____ Supplied information

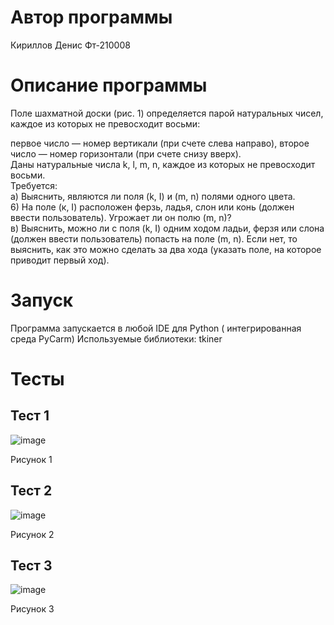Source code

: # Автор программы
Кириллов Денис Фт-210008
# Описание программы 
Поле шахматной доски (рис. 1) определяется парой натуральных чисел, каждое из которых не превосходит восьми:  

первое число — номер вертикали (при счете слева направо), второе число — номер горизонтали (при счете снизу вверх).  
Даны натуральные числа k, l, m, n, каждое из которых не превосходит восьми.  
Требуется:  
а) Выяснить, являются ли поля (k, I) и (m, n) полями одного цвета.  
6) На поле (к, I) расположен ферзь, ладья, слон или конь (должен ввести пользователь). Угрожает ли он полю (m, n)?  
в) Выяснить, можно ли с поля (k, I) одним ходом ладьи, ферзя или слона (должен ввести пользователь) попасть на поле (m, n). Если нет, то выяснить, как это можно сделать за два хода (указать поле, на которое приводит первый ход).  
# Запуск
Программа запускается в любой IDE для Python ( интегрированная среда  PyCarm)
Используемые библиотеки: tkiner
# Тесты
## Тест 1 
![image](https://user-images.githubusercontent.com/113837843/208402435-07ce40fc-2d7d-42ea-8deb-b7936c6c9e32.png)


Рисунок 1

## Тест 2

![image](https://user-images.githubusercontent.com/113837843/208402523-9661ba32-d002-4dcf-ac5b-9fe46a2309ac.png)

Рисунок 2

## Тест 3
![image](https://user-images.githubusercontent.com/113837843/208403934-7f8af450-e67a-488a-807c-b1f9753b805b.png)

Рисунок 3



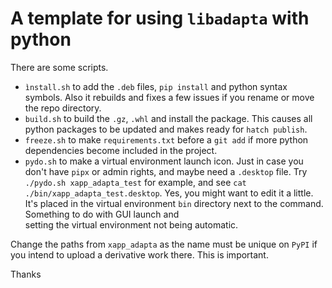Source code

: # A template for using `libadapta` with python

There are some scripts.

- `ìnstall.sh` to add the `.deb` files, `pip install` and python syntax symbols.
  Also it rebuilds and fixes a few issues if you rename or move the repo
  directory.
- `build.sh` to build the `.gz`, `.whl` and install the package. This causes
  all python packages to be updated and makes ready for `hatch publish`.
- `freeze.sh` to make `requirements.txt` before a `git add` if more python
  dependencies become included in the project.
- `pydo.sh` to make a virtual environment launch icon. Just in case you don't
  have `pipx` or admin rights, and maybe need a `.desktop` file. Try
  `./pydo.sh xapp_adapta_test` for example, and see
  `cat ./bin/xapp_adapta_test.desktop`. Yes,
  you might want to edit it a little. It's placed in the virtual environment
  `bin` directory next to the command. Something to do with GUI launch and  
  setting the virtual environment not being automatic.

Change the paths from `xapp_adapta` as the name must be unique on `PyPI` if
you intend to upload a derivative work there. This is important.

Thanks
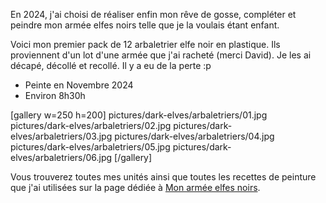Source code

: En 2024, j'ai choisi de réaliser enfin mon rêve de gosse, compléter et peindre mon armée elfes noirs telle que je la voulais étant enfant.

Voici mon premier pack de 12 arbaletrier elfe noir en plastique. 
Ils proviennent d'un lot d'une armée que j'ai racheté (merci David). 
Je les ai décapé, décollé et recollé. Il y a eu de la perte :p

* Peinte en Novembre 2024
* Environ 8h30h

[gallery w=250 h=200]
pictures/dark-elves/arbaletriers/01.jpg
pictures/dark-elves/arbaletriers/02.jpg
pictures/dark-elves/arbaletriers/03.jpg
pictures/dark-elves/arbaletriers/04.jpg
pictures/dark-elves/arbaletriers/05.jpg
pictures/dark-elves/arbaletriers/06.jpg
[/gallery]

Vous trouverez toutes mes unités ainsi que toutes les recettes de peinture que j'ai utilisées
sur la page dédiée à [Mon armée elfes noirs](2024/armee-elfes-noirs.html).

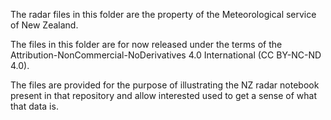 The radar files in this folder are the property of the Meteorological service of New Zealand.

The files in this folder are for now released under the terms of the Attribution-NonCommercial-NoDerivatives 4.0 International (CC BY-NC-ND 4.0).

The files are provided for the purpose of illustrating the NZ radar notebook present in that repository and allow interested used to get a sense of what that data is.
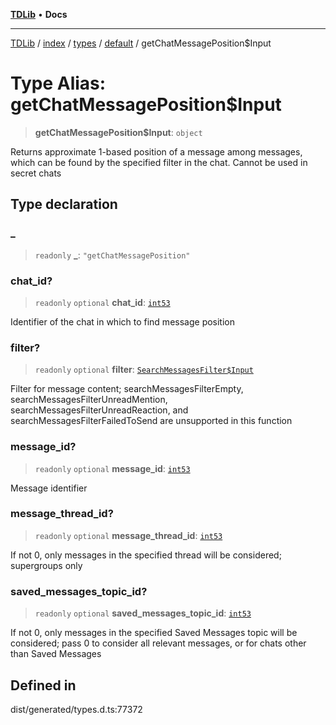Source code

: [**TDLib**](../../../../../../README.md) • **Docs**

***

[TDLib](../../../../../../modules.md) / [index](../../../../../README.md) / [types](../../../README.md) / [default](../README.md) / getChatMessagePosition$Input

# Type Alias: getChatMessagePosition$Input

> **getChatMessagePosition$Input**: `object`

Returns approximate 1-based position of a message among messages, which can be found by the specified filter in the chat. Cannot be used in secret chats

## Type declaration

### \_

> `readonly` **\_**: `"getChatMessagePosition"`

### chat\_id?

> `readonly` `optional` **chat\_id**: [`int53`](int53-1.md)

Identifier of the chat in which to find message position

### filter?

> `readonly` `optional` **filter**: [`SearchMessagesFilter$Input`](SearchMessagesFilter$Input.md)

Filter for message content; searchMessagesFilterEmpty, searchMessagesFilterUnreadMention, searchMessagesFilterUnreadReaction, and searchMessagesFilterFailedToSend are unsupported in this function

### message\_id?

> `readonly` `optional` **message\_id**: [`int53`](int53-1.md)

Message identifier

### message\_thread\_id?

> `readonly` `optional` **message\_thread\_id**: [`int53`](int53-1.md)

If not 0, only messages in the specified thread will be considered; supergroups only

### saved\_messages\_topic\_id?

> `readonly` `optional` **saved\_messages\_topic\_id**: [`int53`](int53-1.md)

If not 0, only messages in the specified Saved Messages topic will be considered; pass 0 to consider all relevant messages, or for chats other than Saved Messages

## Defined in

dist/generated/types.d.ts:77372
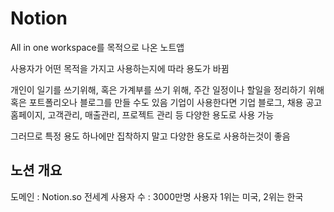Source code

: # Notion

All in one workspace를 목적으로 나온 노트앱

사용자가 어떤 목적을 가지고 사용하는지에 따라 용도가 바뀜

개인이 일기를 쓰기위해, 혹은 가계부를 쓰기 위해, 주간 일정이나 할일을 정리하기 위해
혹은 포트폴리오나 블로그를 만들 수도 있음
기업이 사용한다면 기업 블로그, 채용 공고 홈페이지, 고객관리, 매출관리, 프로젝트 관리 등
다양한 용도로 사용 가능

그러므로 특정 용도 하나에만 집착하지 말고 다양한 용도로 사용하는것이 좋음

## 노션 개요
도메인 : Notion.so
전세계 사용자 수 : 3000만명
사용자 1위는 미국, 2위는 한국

________

- What this task involves
From the records above, copy every line that includes the word "которых".

- Expected output
Поле шахматной доски (рис. 1) определяется парой натуральных чисел, каждое из которых не превосходит восьми:  
Даны натуральные числа k, l, m, n, каждое из которых не превосходит восьми.  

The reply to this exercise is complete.